Ironically, few elements in Precious defy laughter the way Mo'Nique's performance does. As the title character's mother Mary -- a physically and verbally abusive tyrant who stood by quietly as Precious's father raped the girl (twice making her pregnant) -- the comic dredges up a sneering, mind-blowing flair for movie monsterdom. For all the film's tonal shifts and turbulence, the raw dread of her turbaned, chain-smoking fury up every stairwell and around every corner supersedes anything distributor Lionsgate will package for its latest Saw installment.
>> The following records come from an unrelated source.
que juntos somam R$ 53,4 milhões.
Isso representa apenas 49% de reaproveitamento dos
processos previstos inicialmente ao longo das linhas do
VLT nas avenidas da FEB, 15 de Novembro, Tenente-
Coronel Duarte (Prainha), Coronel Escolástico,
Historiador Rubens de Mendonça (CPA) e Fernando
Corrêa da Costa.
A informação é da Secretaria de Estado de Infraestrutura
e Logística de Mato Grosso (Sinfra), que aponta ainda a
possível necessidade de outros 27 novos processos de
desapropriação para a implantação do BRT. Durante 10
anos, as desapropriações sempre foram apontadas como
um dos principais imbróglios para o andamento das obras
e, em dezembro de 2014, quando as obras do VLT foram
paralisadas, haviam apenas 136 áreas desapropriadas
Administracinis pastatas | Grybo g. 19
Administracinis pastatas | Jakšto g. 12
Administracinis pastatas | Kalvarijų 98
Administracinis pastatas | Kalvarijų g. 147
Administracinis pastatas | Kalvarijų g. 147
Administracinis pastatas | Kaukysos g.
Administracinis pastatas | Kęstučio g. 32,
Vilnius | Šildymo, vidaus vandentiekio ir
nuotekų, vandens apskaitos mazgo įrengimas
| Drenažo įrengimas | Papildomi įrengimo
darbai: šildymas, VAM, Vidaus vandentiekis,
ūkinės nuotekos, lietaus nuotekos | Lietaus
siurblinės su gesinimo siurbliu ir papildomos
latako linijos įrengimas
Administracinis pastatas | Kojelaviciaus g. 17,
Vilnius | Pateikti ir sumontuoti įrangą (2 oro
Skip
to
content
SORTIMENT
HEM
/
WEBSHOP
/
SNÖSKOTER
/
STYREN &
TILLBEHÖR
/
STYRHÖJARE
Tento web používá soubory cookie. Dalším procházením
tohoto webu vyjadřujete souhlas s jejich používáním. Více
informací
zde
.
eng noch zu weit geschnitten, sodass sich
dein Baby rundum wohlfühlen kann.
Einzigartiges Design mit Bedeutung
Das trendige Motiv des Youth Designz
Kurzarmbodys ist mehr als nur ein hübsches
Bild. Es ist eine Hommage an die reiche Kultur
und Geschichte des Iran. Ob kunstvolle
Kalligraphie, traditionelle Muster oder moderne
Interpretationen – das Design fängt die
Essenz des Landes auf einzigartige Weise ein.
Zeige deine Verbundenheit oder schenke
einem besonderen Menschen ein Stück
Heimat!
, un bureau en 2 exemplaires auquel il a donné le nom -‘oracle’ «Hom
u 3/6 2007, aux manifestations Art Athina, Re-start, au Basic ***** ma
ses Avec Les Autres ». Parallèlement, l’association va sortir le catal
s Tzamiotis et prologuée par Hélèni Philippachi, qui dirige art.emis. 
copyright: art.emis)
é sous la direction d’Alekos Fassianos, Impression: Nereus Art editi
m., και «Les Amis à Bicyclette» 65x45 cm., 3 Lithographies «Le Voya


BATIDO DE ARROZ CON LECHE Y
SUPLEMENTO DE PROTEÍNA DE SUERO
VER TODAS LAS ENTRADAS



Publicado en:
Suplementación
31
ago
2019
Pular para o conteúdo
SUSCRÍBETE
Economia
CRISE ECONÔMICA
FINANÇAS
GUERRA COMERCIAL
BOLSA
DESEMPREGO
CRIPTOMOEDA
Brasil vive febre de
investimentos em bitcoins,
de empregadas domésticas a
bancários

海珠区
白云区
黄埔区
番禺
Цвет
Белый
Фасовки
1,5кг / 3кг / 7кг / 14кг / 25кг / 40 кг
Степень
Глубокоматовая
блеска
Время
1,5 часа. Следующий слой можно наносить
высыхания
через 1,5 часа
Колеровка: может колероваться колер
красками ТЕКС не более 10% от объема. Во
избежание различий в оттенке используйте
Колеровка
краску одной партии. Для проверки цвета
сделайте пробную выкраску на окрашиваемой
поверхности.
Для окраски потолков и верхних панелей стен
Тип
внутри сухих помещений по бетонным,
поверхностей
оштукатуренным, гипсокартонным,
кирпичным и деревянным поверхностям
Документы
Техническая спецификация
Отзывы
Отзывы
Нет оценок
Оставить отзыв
Daniels said the actress was game for pretty much anything conceived for her character -- except for what's emerged as perhaps Precious's most notorious sequence, featuring Mary and her Down Syndrome-afflicted granddaughter.
"It was a very hard moment," Daniels recalled. "I said, 'Mo'Nique, throw the baby.' She said, 'What?' I said, 'I want you to throw the baby now.' It wasn't scripted, but I felt like we really needed to show the depth of the insanity. So she threw the baby -- this is Mongo, in the social worker scene -- and I had to cut out really quick because the grandmother broke down crying. She couldn't do it. I said, 'But the baby's having fun!' " Daniels made a loopy sound and waved his arms. "'So throw the baby.' That was a moment, but I think we laughed for the most part. We really, really did laugh."
Daniels and Mo'Nique's relationship goes back to his far lesser-achieving directorial debut Shadowboxer, where he said the two built trust during an intimate rehearsal process. "It's the funnest part of the job for me," he continued. "I talk about my fears and my insecurities, and I talk about my dislikes. We talk about sex. We talk about food. We talk about literature. Gossip. Before I yell 'Action,' we're on the same syllable. Not word. Syllable. My direction is really grunting, waving my hands around. I think for Mo'Nique, she had already had prior experience with me as a director. So she already knew we were on. We were one. I don't know how to describe it other than that."
Leading lady Gabourey Sidibe isn't half-bad either; she, too, was said to have embraced the lighter mood on set, even when it was at her expense.
"That's the genius of who Gabby Sidibe is as a talent," Daniels said. "When the boys push her on the floor? There's something, and we can't quite figure out what we're laughing. I'm laughing; Sapphire, the writer, is laughing. Everybody on the crew looked over like we're insane -- this is sad! And so I look over to Gabby, and I think maybe I shouldn't be laughing. Her shoulders were hunching. I went over to console her and say 'I'm sorry.' And she started laughing. I said, 'What are you laughing at?' She said, 'I'm a fat girl on the floor. What do you think?' And I thought that said a lot about who she was and how she attacked the character."
Expect to hear even more here about her, Mo'Nique, Daniels and the rest of the film as Precious approaches its Nov. 6 release date and, presumably, the Oscars ceremony next February.